Rickie Trujillo by Nicholas Bradley

Rickie Trujillo by Nicholas Bradley

Author:Nicholas Bradley
Language: eng
Format: epub
Publisher: Upper Hand Press


SUNDAY MORNING

CHAPTER 14

Berta rises at her usual hour. Sunday. Church day. Today she thinks she might leave a little later so that she can sit alone in the back. It would be insulting to Father Bernal to arrive early and sit there. He would find a way to say something. “Why do you sit so far away, Berta? Do you feel like communing with God on your own today?” he would say and laugh, but she would feel a gentle criticism behind the laugh and the soft words.
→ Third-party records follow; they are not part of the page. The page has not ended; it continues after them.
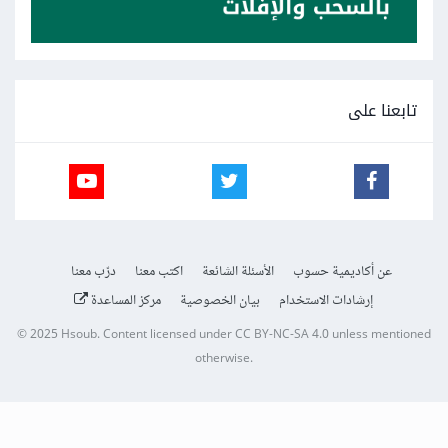
تابعنا على
عن أكاديمية حسوب
الأسئلة الشائعة
اكتب معنا
درّب معنا
إرشادات الاستخدام
بيان الخصوصية
مركز المساعدة
© 2025
Hsoub
.
Content licensed under
CC BY-NC-SA 4.0
unless mentioned
otherwise.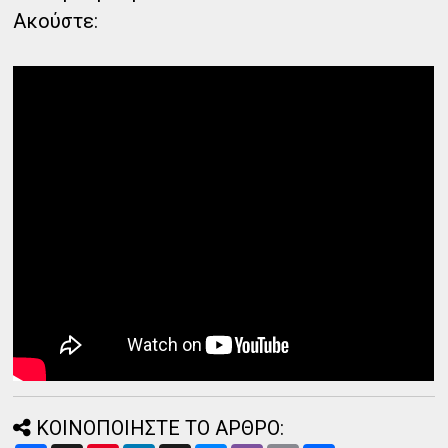
Ακούστε:
ΚΟΙΝΟΠΟΙΗΣΤΕ ΤΟ ΑΡΘΡΟ:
Today she will arrive just as the doors are closing. She does not want to sit up front in the crush of ladies with their fans and squirming children and the young boys and girls making eyes at one another. She wants to be by herself. Is that wrong? Will Father tell her it is vanity to want to sit alone and enjoy the dimness at the back of the church and the quiet and the cool air that smells like candles and incense and prayer books, and the breath of a thousand prayers and mournful sighs that smell like Father’s breath when he speaks so close to you? He is a soft man who feels sorry for himself, perhaps because he doubts his faith and calling but cannot find the courage to act. She can see it in his face, in his soft cheeks that sag into jowls, the black stubble of his beard against the pastiness of his skin, in his eyes that bully you with a perpetual squint behind his thick wire-frame glasses.
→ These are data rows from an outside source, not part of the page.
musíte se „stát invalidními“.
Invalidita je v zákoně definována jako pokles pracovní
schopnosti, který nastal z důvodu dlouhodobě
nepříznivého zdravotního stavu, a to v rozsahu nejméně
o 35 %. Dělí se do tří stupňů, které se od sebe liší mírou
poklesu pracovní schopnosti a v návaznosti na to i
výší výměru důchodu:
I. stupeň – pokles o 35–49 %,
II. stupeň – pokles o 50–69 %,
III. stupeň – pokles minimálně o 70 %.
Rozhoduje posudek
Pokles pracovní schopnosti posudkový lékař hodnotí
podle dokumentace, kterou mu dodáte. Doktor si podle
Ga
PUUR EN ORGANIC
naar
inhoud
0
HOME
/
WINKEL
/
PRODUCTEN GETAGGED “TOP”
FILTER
Berta wants to be apart from everyone else today, she doesn’t know why. She wants to let her eyes roam from one sunlit window to the next without feeling Father’s eyes squinting in accusation at her.
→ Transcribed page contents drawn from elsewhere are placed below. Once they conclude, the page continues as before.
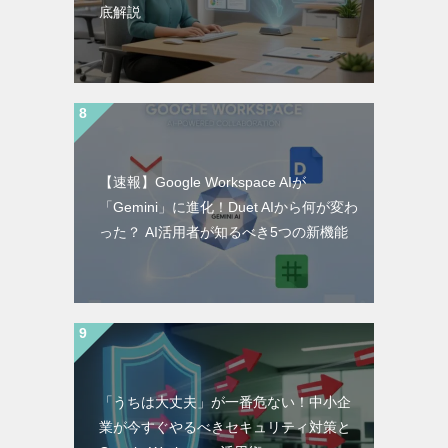
底解説
【速報】Google Workspace AIが
「Gemini」に進化！Duet AIから何が変わ
った？ AI活用者が知るべき5つの新機能
「うちは大丈夫」が一番危ない！中小企
業が今すぐやるべきセキュリティ対策と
So she will arrive late and sit in the back and allow the dim coolness to envelop her and carry her through the kneeling and standing, praying and responding, her Rosary familiar and comfortable in her hands, in a kind of dream state that will take her drifting on the drone of Father’s words and the music and prayer, oblivious to everything in particular except for the sound of Father’s voice and the responses of the congregation, and cool air and the smooth wood of the back of the pew in front of her, polished by the hands of hundreds of supplicants on the way to or from their knees. And if Father Bernal asks, she will say she rose late, that’s all.

Berta busies herself in the kitchen, making herself a small pot of coffee. There will be enough for another cup after service today. In a few minutes she will brush her hair and wash her face and put on her church dress. She will walk to church slowly.

She looks about the kitchen with its old wooden cabinets painted yellow by Osvaldo years ago, and she does not find anything to straighten or put away. Everything is in order, and she is satisfied.